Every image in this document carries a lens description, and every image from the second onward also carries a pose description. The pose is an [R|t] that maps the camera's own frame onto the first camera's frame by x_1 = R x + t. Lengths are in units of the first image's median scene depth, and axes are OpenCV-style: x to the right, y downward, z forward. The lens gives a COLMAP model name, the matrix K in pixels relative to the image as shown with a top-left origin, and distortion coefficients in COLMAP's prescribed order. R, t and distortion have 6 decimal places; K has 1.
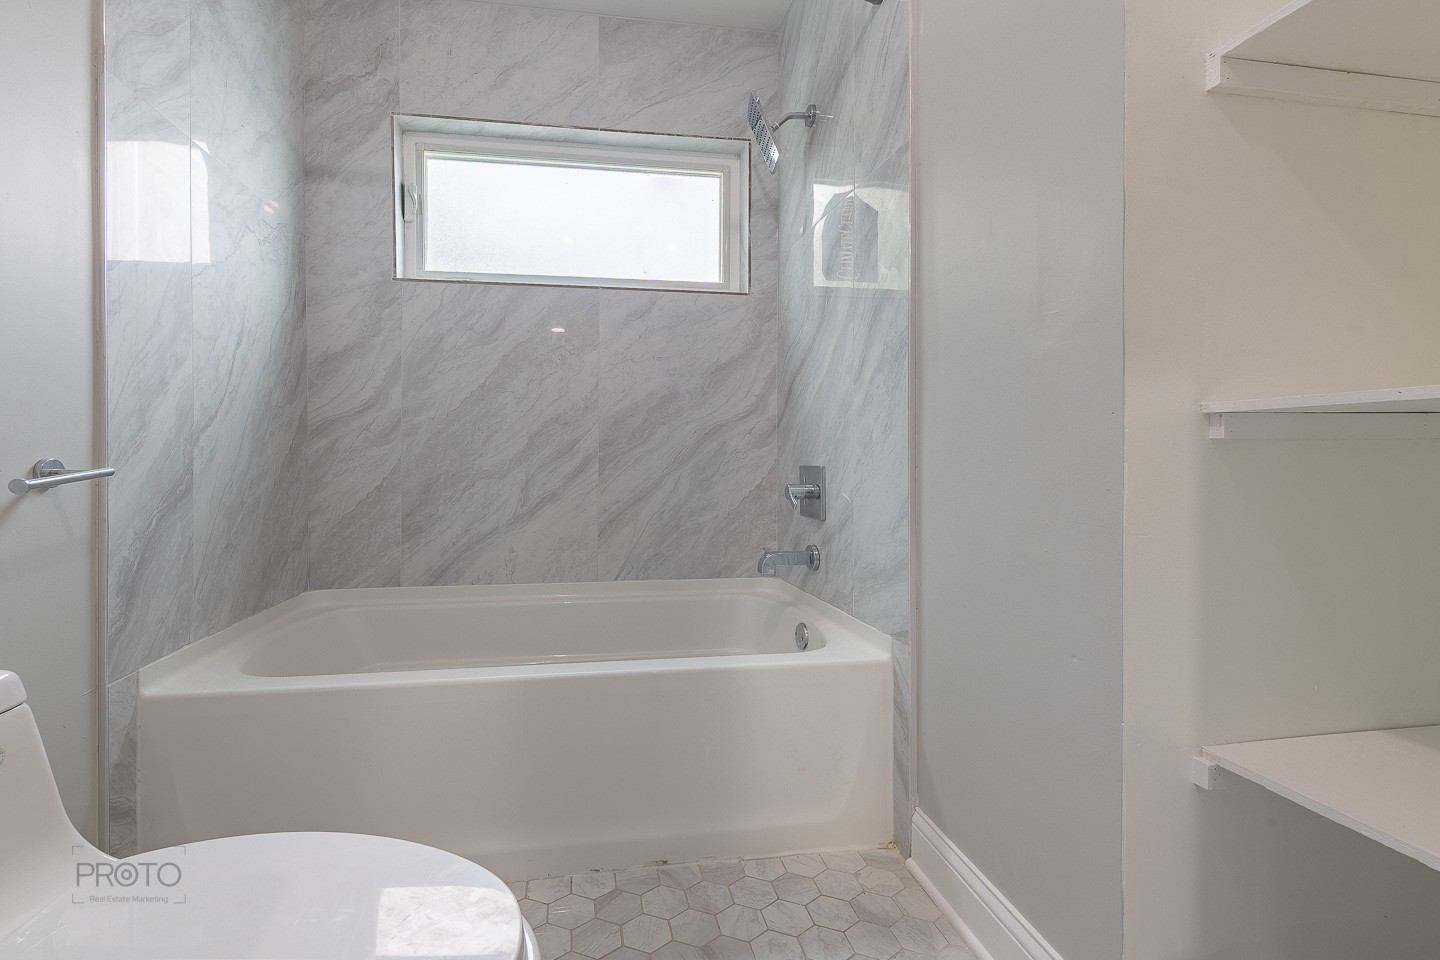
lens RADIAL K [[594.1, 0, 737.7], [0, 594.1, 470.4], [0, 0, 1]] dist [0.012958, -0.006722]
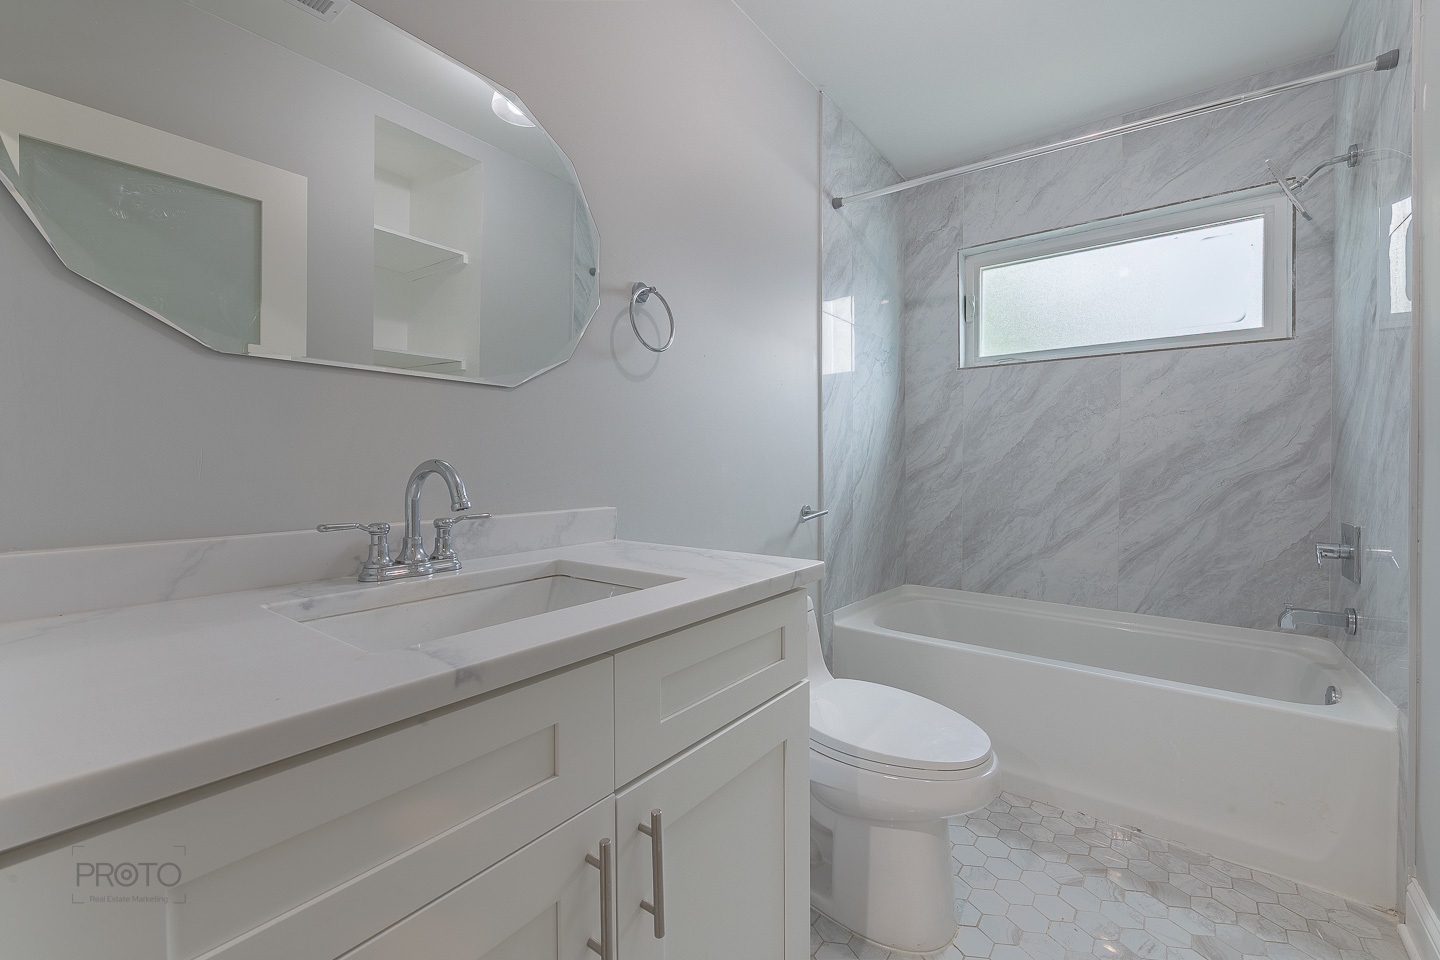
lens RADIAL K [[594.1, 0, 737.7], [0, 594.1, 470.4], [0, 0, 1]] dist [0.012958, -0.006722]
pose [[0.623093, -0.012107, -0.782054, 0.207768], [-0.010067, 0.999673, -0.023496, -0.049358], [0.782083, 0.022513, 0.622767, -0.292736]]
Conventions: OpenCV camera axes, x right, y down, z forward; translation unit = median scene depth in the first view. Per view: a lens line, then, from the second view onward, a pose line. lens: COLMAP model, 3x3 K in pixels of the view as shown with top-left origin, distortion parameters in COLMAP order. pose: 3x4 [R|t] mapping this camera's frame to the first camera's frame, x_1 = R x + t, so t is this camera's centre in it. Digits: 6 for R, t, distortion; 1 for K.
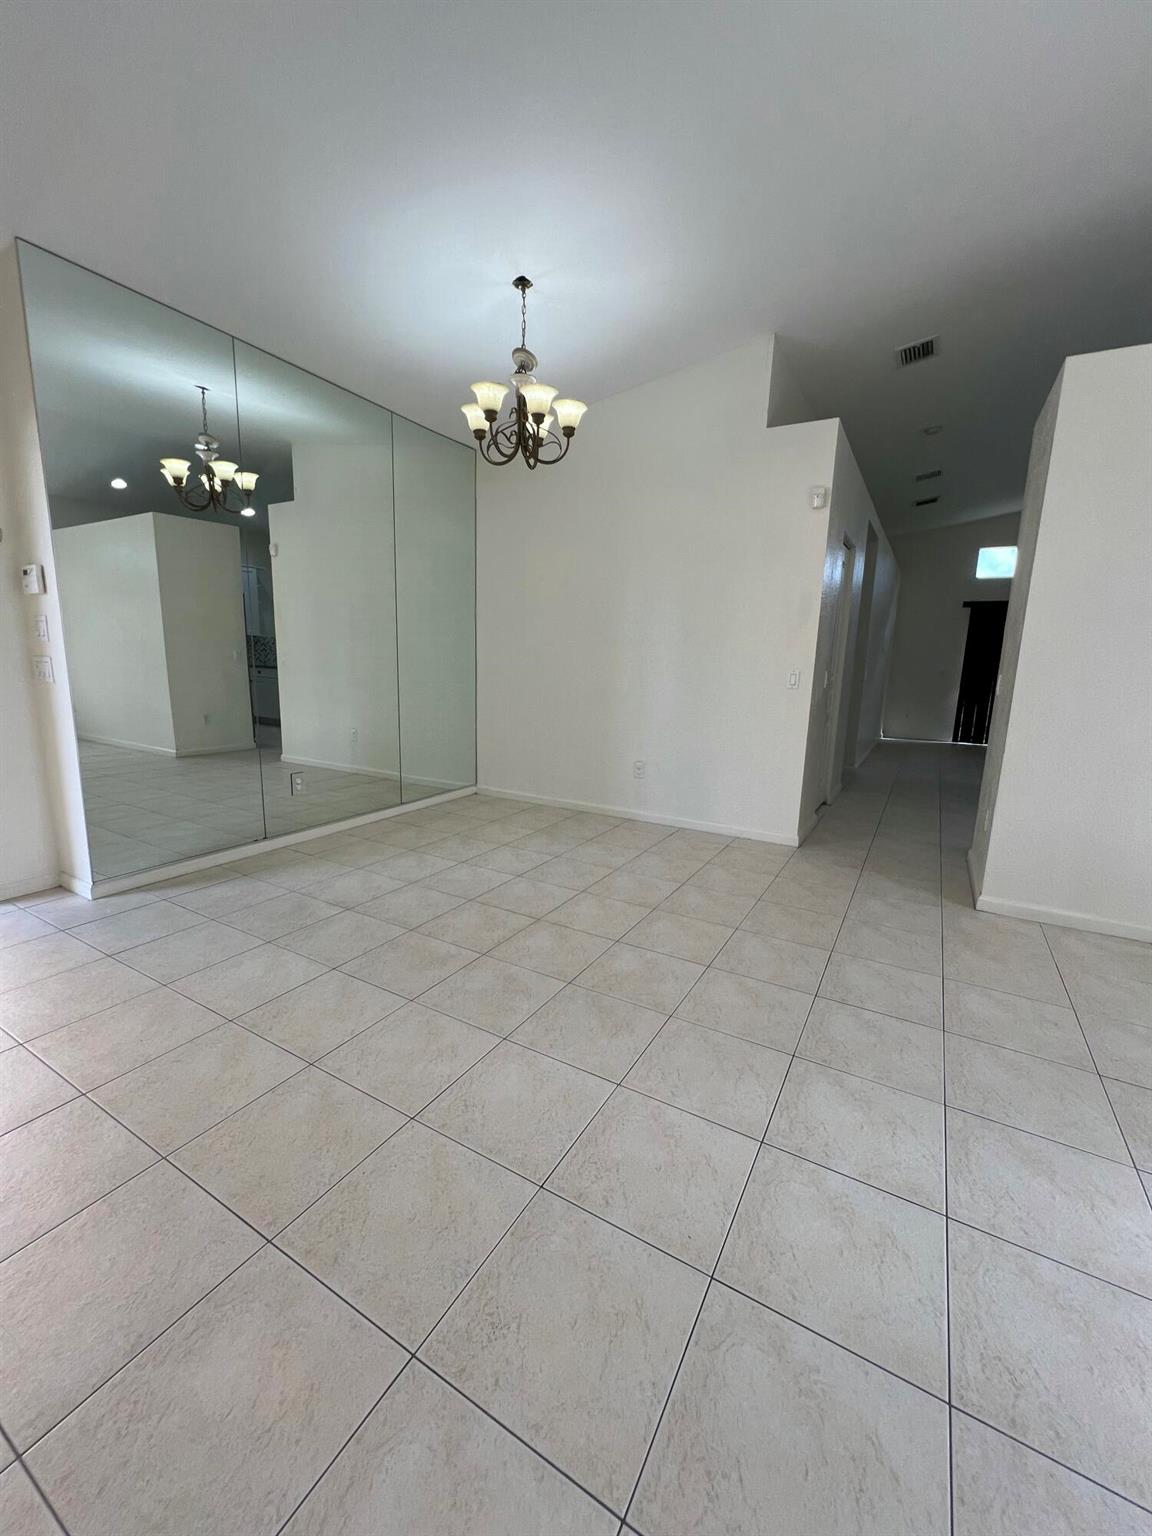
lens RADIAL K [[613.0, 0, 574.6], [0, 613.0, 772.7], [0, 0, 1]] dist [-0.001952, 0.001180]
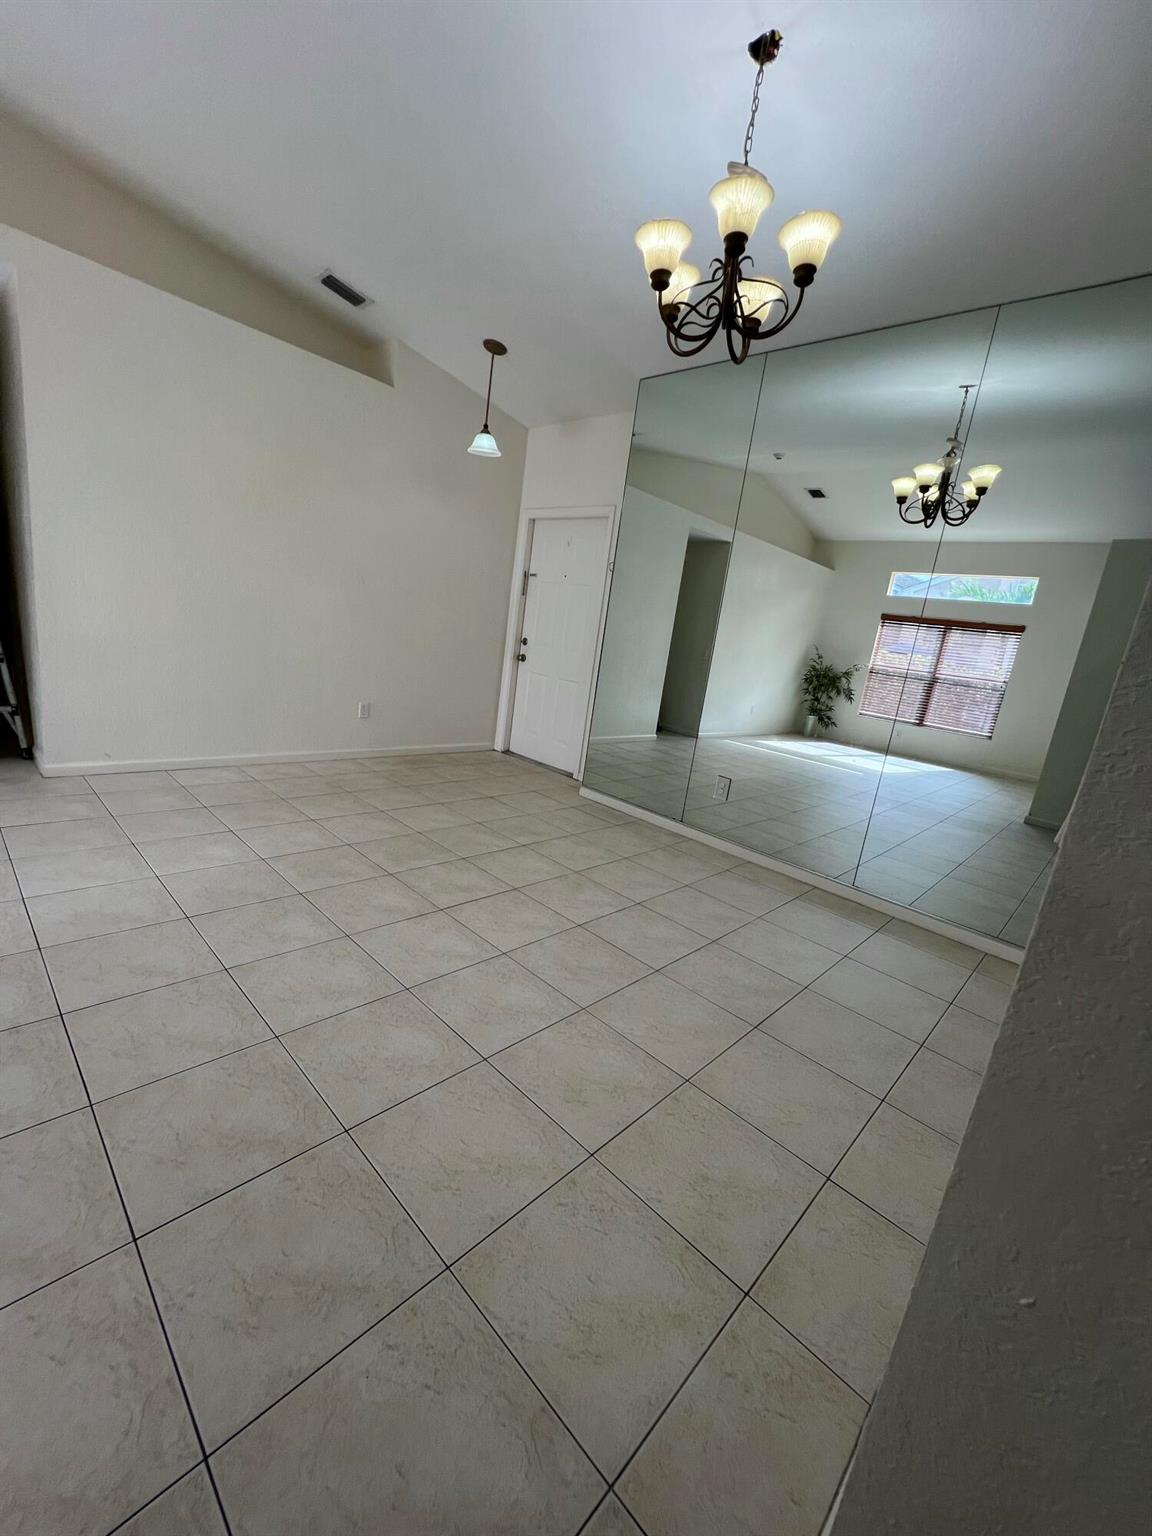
---
YOUR OBJECTIVE => Rewrite the records from their start through the line containing "0.022513, 0.622767, -0.292736]]", substituting "view" for "image" and leaving everything else unchanged. Leave the pictures out of your answer.

SOLUTION =>
Every view in this document carries a lens description, and every view from the second onward also carries a pose description. The pose is an [R|t] that maps the camera's own frame onto the first camera's frame by x_1 = R x + t. Lengths are in units of the first view's median scene depth, and axes are OpenCV-style: x to the right, y downward, z forward. The lens gives a COLMAP model name, the matrix K in pixels relative to the view as shown with a top-left origin, and distortion coefficients in COLMAP's prescribed order. R, t and distortion have 6 decimal places; K has 1.
lens RADIAL K [[594.1, 0, 737.7], [0, 594.1, 470.4], [0, 0, 1]] dist [0.012958, -0.006722]
lens RADIAL K [[594.1, 0, 737.7], [0, 594.1, 470.4], [0, 0, 1]] dist [0.012958, -0.006722]
pose [[0.623093, -0.012107, -0.782054, 0.207768], [-0.010067, 0.999673, -0.023496, -0.049358], [0.782083, 0.022513, 0.622767, -0.292736]]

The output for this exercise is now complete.